---- Exercise input

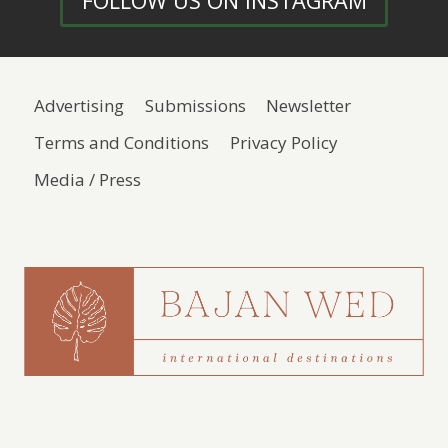
FOLLOW US ON INSTAGRAM
Advertising
Submissions
Newsletter
Terms and Conditions
Privacy Policy
Media / Press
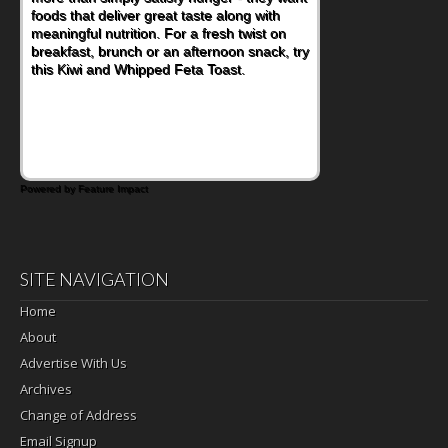
foods that deliver great taste along with
meaningful nutrition. For a fresh twist on
breakfast, brunch or an afternoon snack, try
this Kiwi and Whipped Feta Toast.
Powered by Feature Impact
SITE NAVIGATION
Home
About
Advertise With Us
Archives
Change of Address
Email Signup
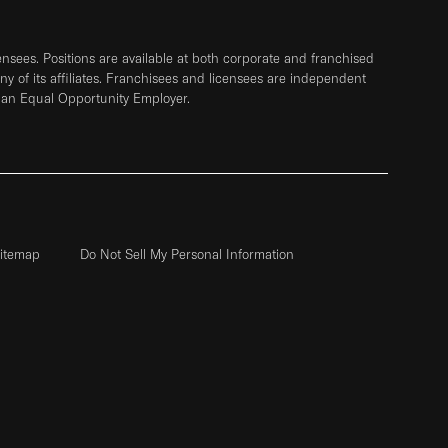
sees. Positions are available at both corporate and franchised
any of its affiliates. Franchisees and licensees are independent
 an Equal Opportunity Employer.
itemap
Do Not Sell My Personal Information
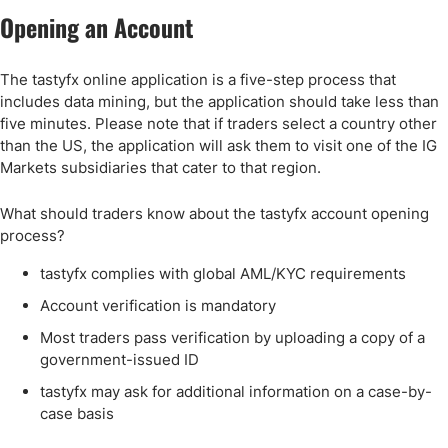
Opening an Account
The tastyfx online application is a five-step process that
includes data mining, but the application should take less than
five minutes. Please note that if traders select a country other
than the US, the application will ask them to visit one of the IG
Markets subsidiaries that cater to that region.
What should traders know about the tastyfx account opening
process?
tastyfx complies with global AML/KYC requirements
Account verification is mandatory
Most traders pass verification by uploading a copy of a
government-issued ID
tastyfx may ask for additional information on a case-by-
case basis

--------

## Action item:
Exactly reproduce the lines of the entries above, from the one containing "Markets subsidiaries that" to the very last, and no others.

## Answer section:
Markets subsidiaries that cater to that region.
What should traders know about the tastyfx account opening
process?
tastyfx complies with global AML/KYC requirements
Account verification is mandatory
Most traders pass verification by uploading a copy of a
government-issued ID
tastyfx may ask for additional information on a case-by-
case basis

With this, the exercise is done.